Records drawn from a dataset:
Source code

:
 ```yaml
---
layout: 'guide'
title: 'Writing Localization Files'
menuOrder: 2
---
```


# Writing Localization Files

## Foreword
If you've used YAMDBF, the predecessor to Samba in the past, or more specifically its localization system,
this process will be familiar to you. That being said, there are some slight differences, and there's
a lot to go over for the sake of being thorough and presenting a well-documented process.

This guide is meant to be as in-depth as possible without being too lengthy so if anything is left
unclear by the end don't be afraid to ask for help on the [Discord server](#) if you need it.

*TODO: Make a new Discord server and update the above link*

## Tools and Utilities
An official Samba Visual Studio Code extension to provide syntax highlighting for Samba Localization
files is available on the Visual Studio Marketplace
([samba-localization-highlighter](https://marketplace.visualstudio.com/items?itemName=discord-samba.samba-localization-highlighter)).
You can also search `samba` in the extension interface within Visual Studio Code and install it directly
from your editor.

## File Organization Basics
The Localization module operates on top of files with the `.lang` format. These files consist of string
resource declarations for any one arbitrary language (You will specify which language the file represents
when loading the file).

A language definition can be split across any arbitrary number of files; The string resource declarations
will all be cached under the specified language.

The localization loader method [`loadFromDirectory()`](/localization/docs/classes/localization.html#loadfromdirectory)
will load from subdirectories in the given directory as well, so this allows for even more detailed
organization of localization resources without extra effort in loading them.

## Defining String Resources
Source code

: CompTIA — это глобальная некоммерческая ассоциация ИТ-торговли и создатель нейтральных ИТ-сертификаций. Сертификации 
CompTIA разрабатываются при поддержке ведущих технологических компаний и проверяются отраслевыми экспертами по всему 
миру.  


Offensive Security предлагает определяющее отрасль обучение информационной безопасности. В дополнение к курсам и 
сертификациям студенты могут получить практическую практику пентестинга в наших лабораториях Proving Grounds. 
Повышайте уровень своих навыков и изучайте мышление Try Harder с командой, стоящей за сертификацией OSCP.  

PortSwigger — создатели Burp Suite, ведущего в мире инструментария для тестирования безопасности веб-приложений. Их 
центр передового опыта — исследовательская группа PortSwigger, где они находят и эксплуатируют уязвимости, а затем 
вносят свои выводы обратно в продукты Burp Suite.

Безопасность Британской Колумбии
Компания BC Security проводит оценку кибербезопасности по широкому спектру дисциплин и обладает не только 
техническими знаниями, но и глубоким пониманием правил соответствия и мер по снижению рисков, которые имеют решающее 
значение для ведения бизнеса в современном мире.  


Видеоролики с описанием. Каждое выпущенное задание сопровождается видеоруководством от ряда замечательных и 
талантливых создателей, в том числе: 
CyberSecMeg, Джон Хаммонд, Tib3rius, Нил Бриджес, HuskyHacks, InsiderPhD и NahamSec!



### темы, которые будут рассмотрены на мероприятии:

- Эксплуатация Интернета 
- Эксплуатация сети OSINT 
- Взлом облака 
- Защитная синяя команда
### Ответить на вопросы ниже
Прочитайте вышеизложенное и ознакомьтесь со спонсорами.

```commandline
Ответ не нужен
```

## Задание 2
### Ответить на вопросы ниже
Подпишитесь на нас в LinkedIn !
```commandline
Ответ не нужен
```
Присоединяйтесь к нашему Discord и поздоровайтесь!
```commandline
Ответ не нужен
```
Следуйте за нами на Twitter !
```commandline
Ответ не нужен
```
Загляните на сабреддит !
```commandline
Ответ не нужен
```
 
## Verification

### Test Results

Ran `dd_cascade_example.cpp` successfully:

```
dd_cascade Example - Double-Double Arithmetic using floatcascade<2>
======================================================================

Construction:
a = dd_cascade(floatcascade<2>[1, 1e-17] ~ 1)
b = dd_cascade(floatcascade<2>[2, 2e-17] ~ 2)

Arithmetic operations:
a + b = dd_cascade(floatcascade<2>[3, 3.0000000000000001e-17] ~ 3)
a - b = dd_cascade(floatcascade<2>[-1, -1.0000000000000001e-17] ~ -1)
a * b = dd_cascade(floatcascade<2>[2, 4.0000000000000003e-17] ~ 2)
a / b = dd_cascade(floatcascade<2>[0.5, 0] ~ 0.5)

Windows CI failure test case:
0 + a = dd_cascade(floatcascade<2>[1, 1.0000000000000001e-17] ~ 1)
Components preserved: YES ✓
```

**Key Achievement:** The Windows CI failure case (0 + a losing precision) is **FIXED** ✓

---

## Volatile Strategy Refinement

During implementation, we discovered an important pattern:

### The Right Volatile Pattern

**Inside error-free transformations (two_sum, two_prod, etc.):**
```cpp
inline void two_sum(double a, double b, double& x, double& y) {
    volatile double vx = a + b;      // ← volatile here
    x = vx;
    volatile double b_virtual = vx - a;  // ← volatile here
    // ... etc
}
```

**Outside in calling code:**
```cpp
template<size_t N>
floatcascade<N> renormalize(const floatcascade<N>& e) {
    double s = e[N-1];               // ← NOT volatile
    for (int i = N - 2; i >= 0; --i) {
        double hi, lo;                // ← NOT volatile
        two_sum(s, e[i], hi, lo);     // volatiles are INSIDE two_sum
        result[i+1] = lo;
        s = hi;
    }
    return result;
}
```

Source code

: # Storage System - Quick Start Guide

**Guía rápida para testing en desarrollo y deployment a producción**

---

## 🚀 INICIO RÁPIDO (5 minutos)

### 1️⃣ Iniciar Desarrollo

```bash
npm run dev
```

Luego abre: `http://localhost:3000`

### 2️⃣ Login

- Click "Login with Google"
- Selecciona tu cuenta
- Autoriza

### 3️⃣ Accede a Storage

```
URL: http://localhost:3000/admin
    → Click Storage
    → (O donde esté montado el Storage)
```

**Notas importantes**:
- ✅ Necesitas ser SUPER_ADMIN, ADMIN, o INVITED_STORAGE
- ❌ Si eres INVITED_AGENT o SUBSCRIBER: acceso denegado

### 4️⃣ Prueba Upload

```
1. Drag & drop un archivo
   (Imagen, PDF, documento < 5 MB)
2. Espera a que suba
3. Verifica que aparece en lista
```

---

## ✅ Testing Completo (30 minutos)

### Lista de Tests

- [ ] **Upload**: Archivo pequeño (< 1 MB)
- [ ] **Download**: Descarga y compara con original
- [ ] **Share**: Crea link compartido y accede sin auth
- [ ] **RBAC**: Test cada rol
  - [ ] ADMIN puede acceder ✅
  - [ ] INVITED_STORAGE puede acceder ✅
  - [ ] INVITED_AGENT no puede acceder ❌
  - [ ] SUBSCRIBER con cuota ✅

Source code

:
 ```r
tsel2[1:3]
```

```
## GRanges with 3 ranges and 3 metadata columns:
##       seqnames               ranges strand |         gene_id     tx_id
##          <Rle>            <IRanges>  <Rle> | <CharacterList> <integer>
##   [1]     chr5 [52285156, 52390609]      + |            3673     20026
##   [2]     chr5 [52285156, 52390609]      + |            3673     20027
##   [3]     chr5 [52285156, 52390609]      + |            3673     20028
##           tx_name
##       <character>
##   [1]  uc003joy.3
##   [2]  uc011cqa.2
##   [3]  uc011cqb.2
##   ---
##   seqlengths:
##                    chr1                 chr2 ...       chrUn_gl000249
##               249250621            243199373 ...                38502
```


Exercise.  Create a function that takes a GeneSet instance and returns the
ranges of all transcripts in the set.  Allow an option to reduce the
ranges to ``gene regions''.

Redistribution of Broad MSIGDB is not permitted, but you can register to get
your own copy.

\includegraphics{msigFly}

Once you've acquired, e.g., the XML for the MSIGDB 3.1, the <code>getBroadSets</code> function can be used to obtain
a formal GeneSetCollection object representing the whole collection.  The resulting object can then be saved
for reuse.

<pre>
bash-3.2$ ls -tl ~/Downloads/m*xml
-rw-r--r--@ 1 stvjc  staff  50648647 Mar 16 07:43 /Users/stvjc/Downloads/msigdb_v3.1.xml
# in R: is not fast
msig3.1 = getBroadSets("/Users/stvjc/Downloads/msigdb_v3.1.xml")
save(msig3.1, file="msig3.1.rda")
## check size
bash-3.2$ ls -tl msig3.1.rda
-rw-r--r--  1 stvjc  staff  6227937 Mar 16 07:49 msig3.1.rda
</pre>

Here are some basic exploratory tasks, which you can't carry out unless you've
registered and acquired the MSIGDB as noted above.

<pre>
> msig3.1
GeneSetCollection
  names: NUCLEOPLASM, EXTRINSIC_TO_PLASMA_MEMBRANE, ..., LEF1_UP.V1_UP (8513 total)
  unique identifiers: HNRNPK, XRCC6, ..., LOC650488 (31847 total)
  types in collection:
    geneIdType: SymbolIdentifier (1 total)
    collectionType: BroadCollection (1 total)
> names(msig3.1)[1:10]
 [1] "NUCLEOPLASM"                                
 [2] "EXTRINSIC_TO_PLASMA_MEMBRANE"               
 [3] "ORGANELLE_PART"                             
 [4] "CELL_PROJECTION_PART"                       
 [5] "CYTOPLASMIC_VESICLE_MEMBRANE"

[What to do]:
The answer must consist of every line from the entries above that contains the string "loading".

[Solution]:
when loading the file).
organization of localization resources without extra effort in loading them.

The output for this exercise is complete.